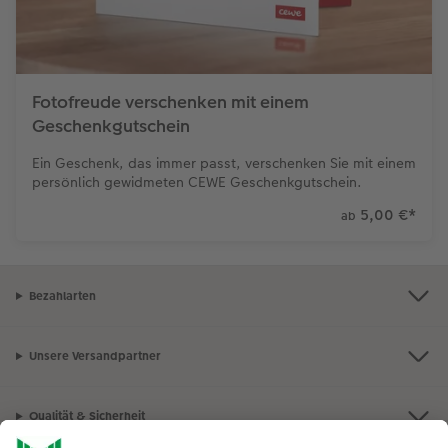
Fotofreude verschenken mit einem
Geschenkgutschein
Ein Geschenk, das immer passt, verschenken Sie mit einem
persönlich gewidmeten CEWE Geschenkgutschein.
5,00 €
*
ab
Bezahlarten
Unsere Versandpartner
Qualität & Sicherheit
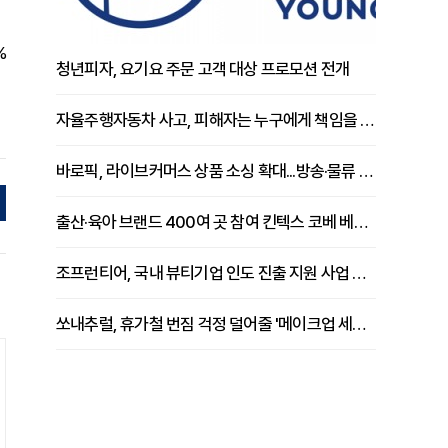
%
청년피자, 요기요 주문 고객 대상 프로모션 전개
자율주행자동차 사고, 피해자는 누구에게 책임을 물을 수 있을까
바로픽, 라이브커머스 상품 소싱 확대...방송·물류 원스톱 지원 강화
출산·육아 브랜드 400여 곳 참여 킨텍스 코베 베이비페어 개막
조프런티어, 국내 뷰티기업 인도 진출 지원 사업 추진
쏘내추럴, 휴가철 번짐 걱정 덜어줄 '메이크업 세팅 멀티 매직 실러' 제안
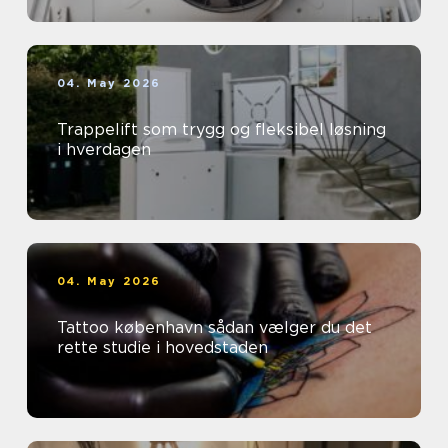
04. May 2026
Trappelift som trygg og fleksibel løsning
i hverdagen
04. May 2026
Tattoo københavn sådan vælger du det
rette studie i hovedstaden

* * *

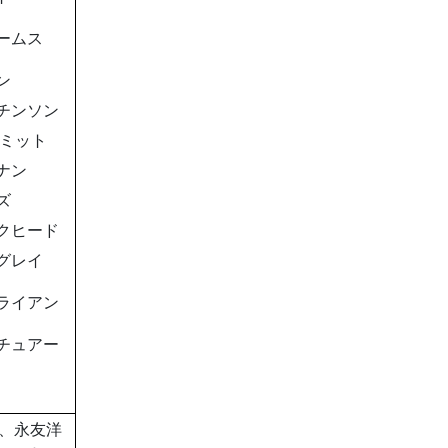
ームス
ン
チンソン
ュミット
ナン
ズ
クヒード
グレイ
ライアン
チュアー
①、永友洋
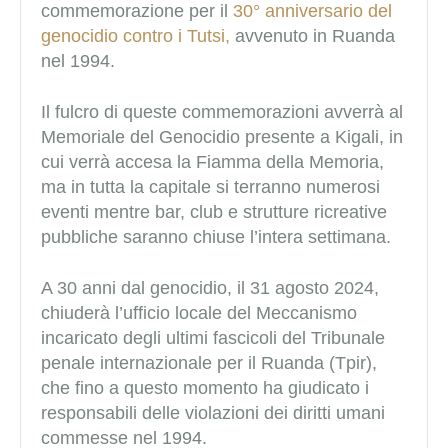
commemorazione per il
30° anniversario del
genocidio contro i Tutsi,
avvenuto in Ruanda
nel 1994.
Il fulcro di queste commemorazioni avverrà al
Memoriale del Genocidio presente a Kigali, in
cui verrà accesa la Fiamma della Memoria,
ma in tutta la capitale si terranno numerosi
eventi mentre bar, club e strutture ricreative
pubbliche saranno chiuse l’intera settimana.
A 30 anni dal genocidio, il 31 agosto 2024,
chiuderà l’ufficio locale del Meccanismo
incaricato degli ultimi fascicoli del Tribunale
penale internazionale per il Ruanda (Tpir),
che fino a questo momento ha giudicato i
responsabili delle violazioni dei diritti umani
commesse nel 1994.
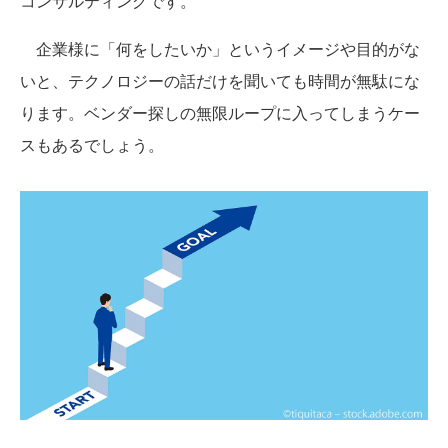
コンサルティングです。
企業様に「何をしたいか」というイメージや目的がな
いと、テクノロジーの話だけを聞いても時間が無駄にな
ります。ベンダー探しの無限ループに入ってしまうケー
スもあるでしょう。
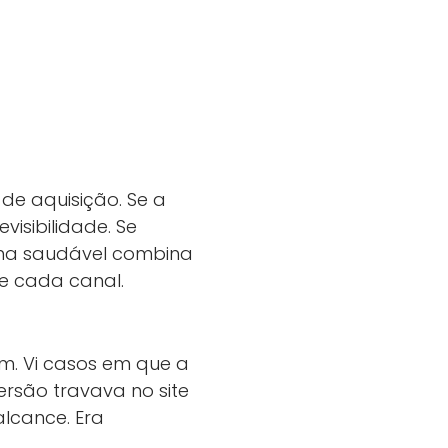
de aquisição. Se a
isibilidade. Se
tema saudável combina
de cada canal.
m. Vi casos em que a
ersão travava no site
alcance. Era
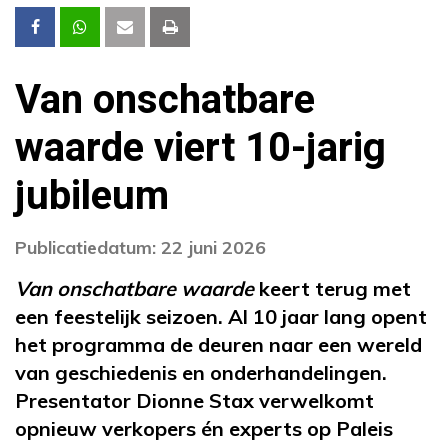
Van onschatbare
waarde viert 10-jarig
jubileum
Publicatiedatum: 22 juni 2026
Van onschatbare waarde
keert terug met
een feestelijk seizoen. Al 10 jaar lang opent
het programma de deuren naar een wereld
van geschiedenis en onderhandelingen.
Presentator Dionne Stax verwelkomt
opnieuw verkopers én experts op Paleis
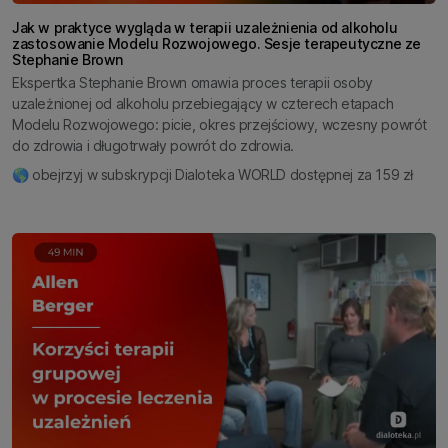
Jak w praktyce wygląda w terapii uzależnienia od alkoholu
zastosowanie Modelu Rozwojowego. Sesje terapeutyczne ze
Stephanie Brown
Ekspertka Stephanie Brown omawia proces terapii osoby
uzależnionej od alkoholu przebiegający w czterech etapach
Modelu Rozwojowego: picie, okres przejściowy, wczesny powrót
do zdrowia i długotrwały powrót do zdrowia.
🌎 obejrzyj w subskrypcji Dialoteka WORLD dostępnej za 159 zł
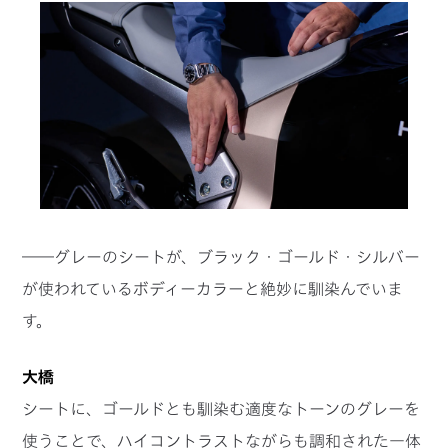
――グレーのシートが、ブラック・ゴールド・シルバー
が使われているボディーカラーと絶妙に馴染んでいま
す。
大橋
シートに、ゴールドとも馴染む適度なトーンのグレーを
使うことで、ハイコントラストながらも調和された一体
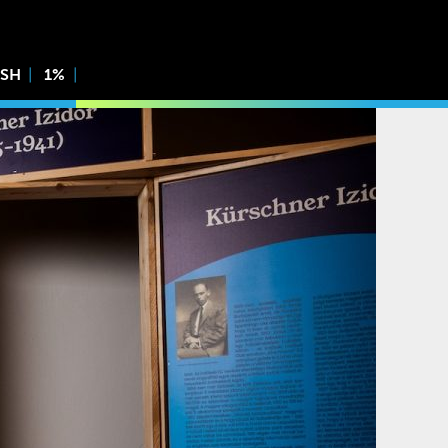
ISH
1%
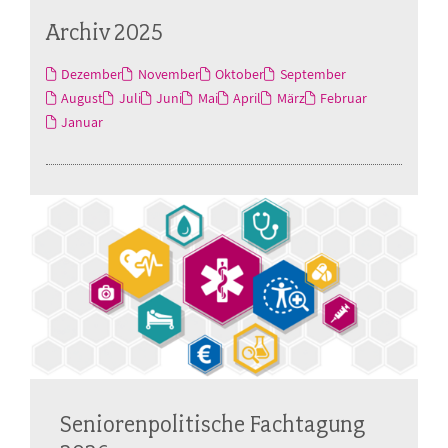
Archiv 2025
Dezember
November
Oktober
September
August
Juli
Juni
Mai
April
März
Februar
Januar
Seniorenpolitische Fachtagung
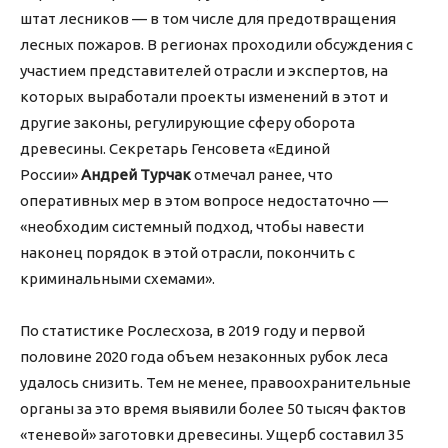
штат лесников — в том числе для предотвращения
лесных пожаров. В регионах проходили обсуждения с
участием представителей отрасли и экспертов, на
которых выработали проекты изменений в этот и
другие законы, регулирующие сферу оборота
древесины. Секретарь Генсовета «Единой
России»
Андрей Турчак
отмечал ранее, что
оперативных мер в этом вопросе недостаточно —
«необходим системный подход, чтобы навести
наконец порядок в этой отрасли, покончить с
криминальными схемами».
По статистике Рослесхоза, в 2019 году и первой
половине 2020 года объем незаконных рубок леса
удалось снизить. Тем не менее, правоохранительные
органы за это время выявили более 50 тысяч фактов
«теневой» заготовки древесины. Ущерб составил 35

==

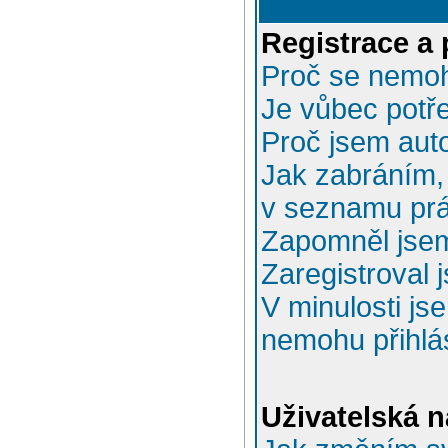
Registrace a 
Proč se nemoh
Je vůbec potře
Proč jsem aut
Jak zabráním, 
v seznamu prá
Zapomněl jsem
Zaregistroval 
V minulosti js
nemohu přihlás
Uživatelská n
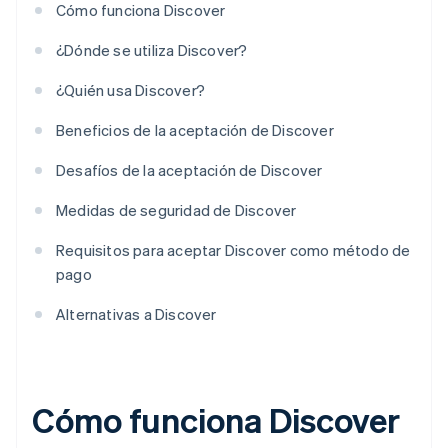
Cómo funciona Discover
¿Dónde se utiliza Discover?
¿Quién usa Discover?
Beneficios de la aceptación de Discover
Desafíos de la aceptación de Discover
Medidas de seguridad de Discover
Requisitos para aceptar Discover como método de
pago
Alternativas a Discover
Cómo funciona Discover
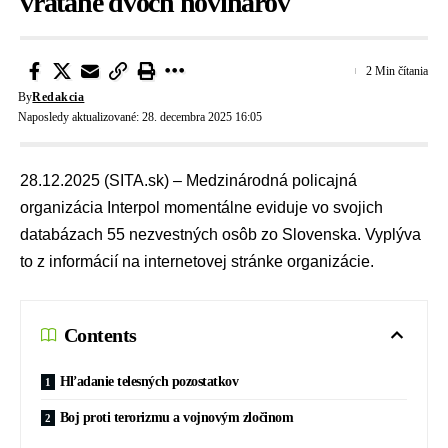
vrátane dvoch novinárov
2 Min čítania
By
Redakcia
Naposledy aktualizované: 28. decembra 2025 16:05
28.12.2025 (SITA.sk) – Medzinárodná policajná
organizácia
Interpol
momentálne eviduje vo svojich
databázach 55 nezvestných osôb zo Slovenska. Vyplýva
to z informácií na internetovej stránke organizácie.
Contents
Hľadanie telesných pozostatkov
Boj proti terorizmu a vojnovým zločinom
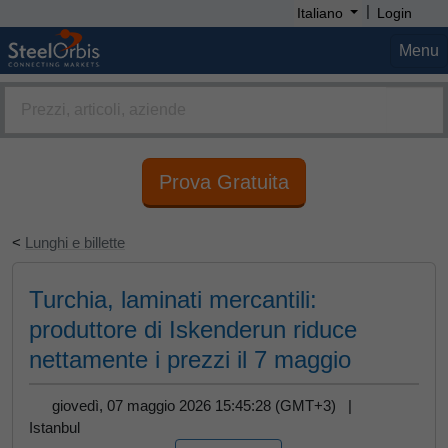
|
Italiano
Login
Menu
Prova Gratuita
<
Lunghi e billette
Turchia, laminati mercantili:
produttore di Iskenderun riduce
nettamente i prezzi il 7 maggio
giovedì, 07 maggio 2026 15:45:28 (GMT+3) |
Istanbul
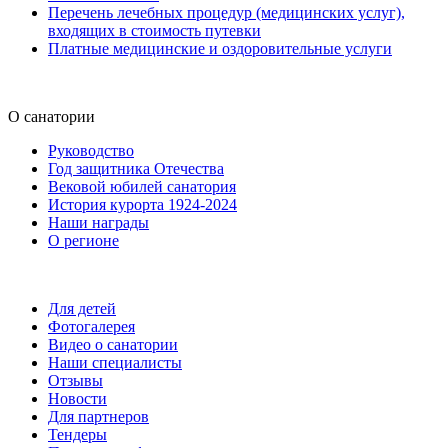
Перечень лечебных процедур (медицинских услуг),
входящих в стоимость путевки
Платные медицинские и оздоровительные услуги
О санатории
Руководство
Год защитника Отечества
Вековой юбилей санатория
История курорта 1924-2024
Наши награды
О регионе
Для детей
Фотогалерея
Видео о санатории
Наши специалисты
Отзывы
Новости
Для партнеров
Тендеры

◆ Exercise description
Reproduce the lines of the material above, starting with the line that contains "Jak w praktyce" and going on through the line that contains "Modelu Rozwojowego: picie, okres".

◆ The completed task
Jak w praktyce wygląda w terapii uzależnienia od alkoholu
zastosowanie Modelu Rozwojowego. Sesje terapeutyczne ze
Stephanie Brown
Ekspertka Stephanie Brown omawia proces terapii osoby
uzależnionej od alkoholu przebiegający w czterech etapach
Modelu Rozwojowego: picie, okres przejściowy, wczesny powrót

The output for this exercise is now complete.